で、DJパーティーのこと。なんでこれをやろう、やりたいと思っているのか? まずは話に必要なので超簡単な自己紹介から。自分のこれまでについてはここにもざっくり書いたように、大学院までいって中退してクラブ(新宿ローリングストーン。略してストーン)通いしてDJして、ストーンが終わって小説を書きだした、という感じ。なのだが、週に何度もストーンに通った体験というのはそれはもう強烈だったわけ(どう強烈だったかは短い文章では伝えられない。だからいま小説に書いている)。ストーン自体は2014年の11月(ということは9年と2か月前)に閉店したのだけど、たまに鮮明にある場面が頭を過ぎるくらい。

そこでDJパーティーの話に戻ると、今度やろうとしてる『BURN OUT』というパーティーは去年の8月に一度開催していて、今回からリニューアルして2回目の開催になる(場所が変わり、メンバーも自分以外変更となってる)。メンバーは自分だけ40代で、他は20代が3人と30代1人。中には自分の子供でもおかしくないほど年が離れている人もいる。当然(でもないかな?)ストーンに遊びに行ったことがある人は一人もいない。でもメンバーはみんなロックが好きで、たくさん聴いてるしクラブにも遊びに行っていて、彼らから学ぶことが多く、話していると年の差を感じることはあまりない。面白いなと自分事ながら思う。いまはロック、特に洋楽ロックは完全に下火で、ポップやヒップホップ、あるいはテクノでもハウスでもいいけど、そういう別ジャンルの音楽の方が流行ってるわけ。それなのにロックを接点に、クラブという場所でたまたま繋がることができた、しかも一緒にパーティーまでやるというのは奇跡(感謝!)といっても過言ではないと思う。ただ急いでつけ加えなきゃいけないのは、それもこれも自分の、どうしてもロックDJパーティーがやりたいんじゃあ! という独りよがりな、熱い思いからスタートしたということ。

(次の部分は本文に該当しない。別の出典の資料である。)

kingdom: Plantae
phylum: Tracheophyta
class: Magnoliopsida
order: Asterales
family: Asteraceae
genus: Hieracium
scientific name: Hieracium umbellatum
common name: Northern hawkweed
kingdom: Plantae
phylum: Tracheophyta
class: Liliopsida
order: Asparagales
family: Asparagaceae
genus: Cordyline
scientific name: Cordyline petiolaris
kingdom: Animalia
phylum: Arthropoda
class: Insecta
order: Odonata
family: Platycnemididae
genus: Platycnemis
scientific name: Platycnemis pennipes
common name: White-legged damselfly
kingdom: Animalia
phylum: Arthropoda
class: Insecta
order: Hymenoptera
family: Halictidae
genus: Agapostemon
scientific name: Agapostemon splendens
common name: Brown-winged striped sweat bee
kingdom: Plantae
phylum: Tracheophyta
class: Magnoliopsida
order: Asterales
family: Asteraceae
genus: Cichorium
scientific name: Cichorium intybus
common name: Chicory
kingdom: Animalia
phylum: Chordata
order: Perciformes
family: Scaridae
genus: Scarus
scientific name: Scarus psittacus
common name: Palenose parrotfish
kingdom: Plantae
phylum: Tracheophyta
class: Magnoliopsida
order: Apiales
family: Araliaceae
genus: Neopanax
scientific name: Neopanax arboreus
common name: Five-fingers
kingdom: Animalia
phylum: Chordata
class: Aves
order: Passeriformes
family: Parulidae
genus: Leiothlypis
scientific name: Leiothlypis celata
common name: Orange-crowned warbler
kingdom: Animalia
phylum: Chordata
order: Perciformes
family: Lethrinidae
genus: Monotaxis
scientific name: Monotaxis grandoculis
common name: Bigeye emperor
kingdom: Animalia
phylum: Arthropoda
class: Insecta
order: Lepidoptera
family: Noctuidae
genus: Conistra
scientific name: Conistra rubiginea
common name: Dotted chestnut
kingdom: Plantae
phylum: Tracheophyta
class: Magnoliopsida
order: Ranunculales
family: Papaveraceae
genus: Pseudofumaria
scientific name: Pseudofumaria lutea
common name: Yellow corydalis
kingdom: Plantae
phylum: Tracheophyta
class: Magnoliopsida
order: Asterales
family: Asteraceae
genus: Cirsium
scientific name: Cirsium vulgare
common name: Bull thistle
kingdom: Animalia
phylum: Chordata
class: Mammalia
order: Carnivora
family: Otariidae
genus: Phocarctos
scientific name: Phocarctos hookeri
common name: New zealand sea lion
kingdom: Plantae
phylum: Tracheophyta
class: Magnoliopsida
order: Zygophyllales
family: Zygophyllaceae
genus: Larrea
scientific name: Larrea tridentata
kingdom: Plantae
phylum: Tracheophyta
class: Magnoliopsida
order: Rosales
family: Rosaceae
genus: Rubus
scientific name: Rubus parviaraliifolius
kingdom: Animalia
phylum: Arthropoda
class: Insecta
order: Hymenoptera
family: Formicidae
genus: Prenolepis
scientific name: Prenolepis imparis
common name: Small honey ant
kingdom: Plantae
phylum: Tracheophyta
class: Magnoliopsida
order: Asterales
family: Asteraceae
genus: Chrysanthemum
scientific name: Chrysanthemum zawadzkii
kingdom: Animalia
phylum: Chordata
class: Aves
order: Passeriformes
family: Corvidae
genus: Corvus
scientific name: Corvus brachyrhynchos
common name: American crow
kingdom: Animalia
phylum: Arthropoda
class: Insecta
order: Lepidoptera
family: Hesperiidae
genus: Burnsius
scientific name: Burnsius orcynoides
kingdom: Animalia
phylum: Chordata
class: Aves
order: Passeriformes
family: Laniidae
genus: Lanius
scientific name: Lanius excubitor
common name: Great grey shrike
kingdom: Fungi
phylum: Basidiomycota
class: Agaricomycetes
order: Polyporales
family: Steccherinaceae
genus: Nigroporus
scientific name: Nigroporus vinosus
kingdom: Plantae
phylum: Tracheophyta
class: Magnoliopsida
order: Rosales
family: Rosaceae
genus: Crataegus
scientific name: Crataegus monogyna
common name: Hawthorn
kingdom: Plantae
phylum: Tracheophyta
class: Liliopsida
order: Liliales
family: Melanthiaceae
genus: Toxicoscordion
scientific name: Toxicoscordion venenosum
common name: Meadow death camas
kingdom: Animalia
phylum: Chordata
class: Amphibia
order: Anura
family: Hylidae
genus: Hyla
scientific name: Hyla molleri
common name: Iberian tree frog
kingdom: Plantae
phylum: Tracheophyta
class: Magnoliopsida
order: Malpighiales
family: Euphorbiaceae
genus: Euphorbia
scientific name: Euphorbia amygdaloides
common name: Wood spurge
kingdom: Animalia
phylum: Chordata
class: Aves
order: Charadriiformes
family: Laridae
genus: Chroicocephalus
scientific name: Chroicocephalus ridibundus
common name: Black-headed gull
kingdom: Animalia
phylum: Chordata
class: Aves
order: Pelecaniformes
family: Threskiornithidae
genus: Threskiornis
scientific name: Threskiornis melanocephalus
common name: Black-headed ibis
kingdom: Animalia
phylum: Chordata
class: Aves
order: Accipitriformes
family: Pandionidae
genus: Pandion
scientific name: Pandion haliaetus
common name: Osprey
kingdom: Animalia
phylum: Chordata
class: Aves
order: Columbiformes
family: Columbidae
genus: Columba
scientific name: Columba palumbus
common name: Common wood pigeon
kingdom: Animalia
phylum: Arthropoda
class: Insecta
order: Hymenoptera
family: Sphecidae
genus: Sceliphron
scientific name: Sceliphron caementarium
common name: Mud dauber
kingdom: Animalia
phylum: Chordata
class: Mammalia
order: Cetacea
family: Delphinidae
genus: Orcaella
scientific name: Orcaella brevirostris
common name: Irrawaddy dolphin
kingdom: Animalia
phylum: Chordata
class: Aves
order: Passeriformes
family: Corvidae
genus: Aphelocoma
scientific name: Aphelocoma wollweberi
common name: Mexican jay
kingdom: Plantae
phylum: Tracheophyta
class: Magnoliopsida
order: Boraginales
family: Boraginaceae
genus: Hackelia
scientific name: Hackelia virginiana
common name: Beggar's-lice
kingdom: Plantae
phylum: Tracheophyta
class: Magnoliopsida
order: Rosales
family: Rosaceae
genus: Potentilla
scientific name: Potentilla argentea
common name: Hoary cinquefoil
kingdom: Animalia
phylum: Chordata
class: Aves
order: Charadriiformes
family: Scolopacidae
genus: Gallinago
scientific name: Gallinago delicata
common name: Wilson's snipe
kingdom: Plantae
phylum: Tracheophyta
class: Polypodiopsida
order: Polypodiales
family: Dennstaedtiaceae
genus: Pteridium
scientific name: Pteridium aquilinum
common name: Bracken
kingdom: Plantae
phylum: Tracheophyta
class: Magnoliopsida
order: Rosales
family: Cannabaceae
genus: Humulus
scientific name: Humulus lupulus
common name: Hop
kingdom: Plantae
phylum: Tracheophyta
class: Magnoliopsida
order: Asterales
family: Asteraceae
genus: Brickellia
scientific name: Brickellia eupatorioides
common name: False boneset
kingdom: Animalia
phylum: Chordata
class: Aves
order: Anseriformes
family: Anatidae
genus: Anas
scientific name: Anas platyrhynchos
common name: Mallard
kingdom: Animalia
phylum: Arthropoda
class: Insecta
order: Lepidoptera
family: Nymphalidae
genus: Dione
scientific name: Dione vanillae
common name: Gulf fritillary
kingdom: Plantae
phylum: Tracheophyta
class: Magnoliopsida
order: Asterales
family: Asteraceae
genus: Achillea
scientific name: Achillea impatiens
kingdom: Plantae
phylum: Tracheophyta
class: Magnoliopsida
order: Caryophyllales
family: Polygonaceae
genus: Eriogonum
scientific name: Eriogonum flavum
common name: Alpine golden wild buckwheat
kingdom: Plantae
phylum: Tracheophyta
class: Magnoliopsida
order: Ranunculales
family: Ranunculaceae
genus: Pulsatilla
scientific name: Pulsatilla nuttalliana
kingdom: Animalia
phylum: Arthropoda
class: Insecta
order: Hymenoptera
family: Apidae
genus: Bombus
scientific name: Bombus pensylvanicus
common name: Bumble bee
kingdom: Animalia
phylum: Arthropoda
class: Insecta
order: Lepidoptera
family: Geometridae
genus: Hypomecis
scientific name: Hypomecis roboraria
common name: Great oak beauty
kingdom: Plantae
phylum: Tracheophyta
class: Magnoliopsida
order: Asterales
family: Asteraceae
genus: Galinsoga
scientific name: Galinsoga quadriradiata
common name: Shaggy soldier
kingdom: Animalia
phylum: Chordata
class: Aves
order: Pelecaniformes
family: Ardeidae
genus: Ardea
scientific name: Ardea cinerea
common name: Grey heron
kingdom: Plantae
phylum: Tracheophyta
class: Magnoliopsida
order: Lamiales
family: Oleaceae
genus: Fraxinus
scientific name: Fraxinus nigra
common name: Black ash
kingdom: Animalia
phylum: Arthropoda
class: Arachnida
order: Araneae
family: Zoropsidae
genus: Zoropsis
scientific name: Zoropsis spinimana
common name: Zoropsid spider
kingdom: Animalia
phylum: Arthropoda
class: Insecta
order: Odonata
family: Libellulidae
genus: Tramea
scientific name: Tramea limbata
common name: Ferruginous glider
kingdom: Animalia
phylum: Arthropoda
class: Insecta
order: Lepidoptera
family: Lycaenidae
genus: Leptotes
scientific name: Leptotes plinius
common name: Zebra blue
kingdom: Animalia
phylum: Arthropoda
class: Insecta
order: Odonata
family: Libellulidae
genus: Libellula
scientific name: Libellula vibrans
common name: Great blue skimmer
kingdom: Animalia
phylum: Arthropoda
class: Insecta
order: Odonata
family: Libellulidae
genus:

ここまでの議論をもとに上記の問い(なんでそんなにロックDJパーティーがやりたいと思ったか?)に答えると、これも小説同様完全なる後づけなんだけど、きっと『父』が関係している。簡単にいうと伝えていきたいんだろうね。自分で背負う、引き受ける、つまり『父』になろうってわけ(これまでそういう立ち位置から逃げ回ってきたのだけど)。失われたものを再現して次世代に繋ぐとかいうとめっちゃ堅いけど、自分が散々体験してきた熱狂を再び生み出したいという思いは間違いなくある。それは誰も知らない音源を客に聞かせて優越感に浸りたいというようなスノッブ的な欲求とも、DJがどうでも音楽がどうでも(テクノでもヒップホップでも)ただ騒げればいいというパーティー馬鹿的な欲求とも完全に無縁とはいわないけれど、まあおおよそ違っていて、ほんの少しであってもロックミュージックを媒介として繋がりたいという欲求なんだと思う。そのために最新のインディーロックに重点をおくのは当然としても(クラブは新しい音楽を聴く場所だという考えは根底にある)、クラシック(50年代だろうと60年代だろうと70年代だろうと)も、それらがどれだけベタであろうとかけるつもり(←自分はね。他のメンバーは知らん)。むしろあなたの好きを教えてくれ(←これも自分だけ)!

やっぱり長くなった。
ここまで読んでくれた人がいたら、ベリーサンキューです。